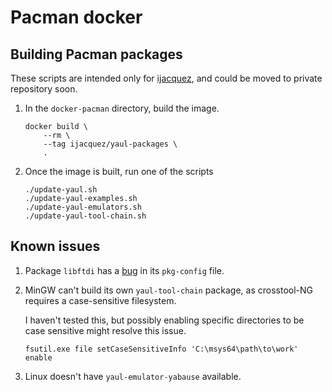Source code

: Pacman docker
===

## Building Pacman packages

These scripts are intended only for [ijacquez](https://github.com/ijacquez), and
could be moved to private repository soon.

1. In the `docker-pacman` directory, build the image.

       docker build \
           --rm \
           --tag ijacquez/yaul-packages \
           .

2. Once the image is built, run one of the scripts

       ./update-yaul.sh
       ./update-yaul-examples.sh
       ./update-yaul-emulators.sh
       ./update-yaul-tool-chain.sh

## Known issues

1. Package `libftdi` has a [bug](https://bugs.archlinux.org/task/69115) in its
   `pkg-config` file.

2. MinGW can't build its own `yaul-tool-chain` package, as crosstool-NG requires
   a case-sensitive filesystem.

   I haven't tested this, but possibly enabling specific directories to be case
   sensitive might resolve this issue.

       fsutil.exe file setCaseSensitiveInfo 'C:\msys64\path\to\work' enable

3. Linux doesn't have `yaul-emulator-yabause` available.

WHAT IS EXPECTED
Revise the stretch from the line containing "I haven't tested" through the end of the records by putting "fix" in place of "resolve", leaving everything else unchanged.

SOLUTION TO THE PROBLEM
   I haven't tested this, but possibly enabling specific directories to be case
   sensitive might fix this issue.

       fsutil.exe file setCaseSensitiveInfo 'C:\msys64\path\to\work' enable

3. Linux doesn't have `yaul-emulator-yabause` available.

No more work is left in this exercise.